(Dataset excerpts)
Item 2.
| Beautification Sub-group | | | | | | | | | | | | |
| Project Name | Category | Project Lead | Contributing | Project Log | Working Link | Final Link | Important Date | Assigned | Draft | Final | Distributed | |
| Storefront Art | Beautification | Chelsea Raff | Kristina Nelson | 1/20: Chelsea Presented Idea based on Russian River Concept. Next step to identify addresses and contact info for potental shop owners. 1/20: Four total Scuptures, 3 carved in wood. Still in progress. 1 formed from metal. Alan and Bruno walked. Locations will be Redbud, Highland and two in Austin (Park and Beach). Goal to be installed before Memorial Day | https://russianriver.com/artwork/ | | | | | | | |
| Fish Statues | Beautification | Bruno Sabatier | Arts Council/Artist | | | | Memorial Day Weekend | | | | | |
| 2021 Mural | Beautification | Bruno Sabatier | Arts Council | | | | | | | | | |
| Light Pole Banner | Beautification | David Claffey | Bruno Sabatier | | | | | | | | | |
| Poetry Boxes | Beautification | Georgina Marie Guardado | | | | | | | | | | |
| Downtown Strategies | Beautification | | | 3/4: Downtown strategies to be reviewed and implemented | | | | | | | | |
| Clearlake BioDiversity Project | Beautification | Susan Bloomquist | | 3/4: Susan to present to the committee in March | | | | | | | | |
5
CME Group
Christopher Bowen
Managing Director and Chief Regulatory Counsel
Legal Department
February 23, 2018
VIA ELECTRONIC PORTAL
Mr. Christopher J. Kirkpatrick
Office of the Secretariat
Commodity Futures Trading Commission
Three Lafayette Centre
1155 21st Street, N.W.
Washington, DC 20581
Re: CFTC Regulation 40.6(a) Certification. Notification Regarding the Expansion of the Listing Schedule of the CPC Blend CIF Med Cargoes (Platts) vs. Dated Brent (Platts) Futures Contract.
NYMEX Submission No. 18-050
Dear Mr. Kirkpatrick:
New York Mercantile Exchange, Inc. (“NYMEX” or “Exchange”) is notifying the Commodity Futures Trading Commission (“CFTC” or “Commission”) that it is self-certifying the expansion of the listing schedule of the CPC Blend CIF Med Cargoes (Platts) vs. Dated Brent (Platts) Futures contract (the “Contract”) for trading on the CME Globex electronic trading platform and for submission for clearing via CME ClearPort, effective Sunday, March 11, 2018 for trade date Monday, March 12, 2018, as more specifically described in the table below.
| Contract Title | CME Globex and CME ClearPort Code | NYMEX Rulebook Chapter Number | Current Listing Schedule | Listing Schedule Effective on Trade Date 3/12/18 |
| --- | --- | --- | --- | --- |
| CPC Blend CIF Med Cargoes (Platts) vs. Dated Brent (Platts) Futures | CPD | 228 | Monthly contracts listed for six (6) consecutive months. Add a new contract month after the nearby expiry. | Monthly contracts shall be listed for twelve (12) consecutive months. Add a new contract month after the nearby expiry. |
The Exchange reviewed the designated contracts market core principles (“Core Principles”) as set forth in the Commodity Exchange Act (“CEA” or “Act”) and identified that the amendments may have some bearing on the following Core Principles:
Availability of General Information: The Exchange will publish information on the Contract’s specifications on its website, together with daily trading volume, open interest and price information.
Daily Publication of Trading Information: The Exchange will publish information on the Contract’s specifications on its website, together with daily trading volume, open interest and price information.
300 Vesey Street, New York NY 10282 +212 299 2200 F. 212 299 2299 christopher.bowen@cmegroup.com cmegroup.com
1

* * *

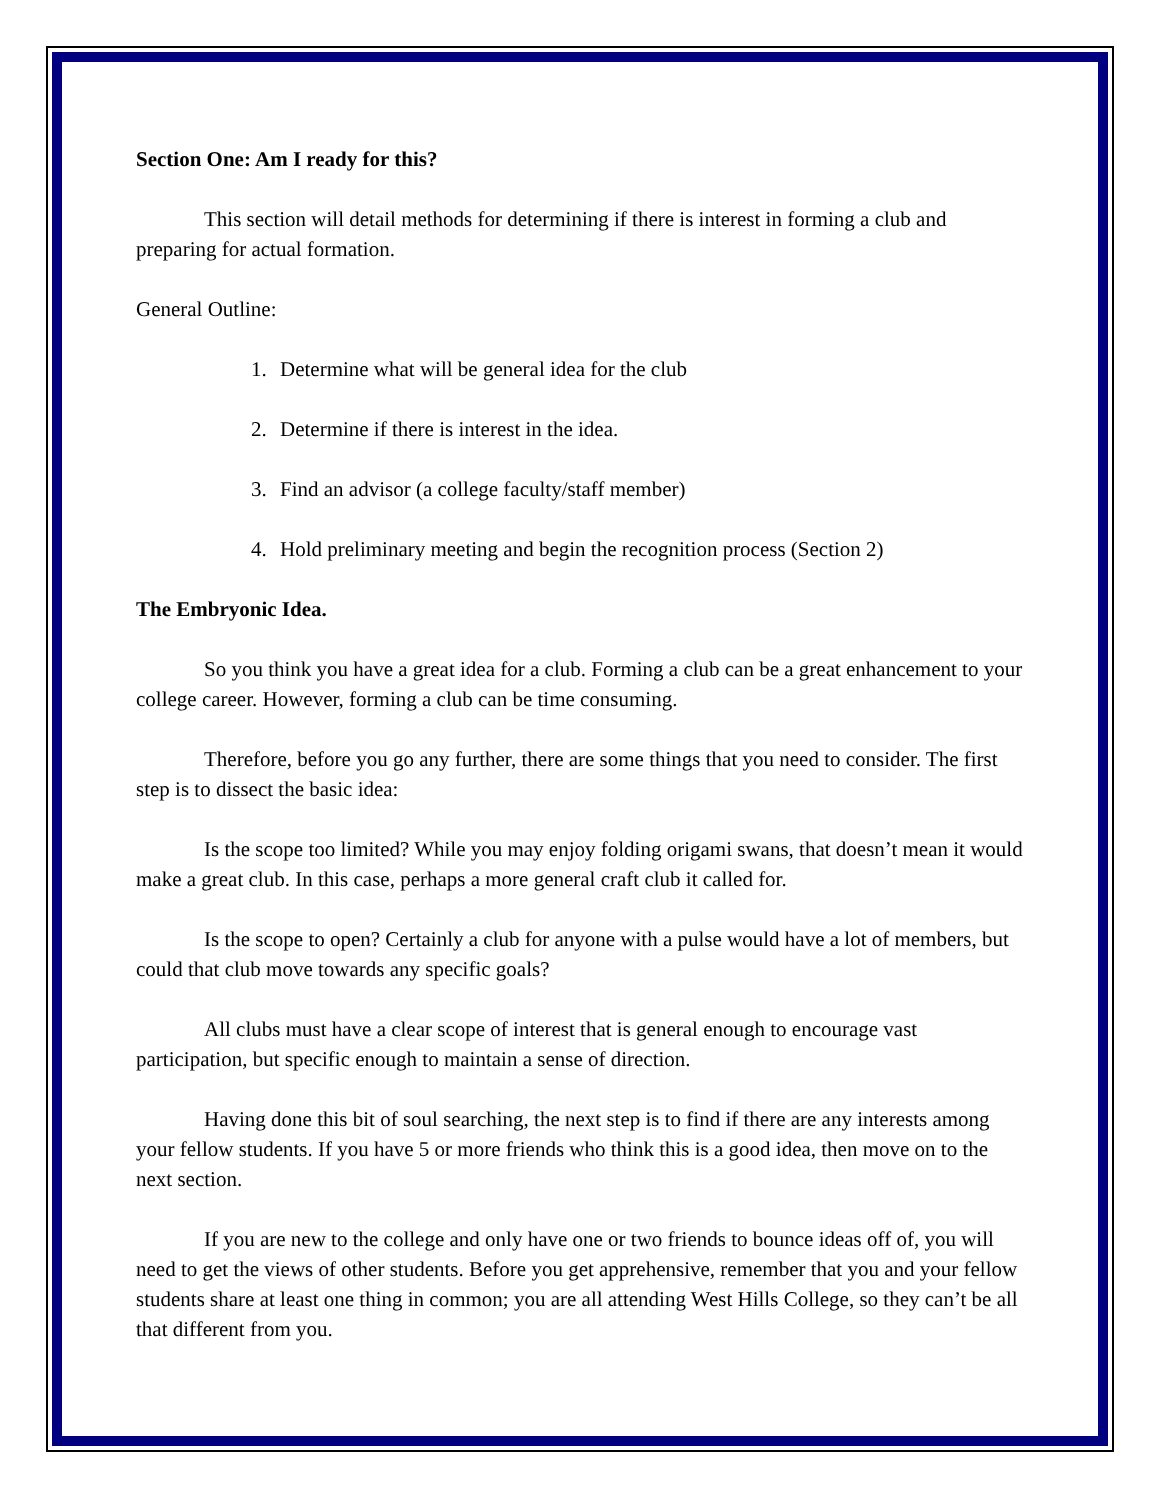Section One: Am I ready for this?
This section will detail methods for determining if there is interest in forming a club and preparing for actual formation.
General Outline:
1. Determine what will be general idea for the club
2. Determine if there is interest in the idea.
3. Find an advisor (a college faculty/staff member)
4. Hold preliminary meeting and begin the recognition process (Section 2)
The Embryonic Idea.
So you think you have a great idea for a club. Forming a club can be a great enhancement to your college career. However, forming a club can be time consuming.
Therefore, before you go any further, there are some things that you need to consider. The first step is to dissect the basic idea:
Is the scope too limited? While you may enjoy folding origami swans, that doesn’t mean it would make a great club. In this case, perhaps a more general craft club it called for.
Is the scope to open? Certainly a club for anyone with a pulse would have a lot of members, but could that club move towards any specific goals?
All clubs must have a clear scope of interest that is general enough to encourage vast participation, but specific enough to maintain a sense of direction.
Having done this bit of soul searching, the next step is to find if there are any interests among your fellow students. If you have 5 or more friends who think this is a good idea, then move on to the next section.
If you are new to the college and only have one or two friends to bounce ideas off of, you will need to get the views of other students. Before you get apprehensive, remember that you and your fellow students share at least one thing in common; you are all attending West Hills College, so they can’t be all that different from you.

WHAT IS NEEDED:
Some of the data mentions "reviewed". Copy every line where it does.

RESPONSE TO THE EXERCISE:
| Downtown Strategies | Beautification | | | 3/4: Downtown strategies to be reviewed and implemented | | | | | | | | |
The Exchange reviewed the designated contracts market core principles (“Core Principles”) as set forth in the Commodity Exchange Act (“CEA” or “Act”) and identified that the amendments may have some bearing on the following Core Principles:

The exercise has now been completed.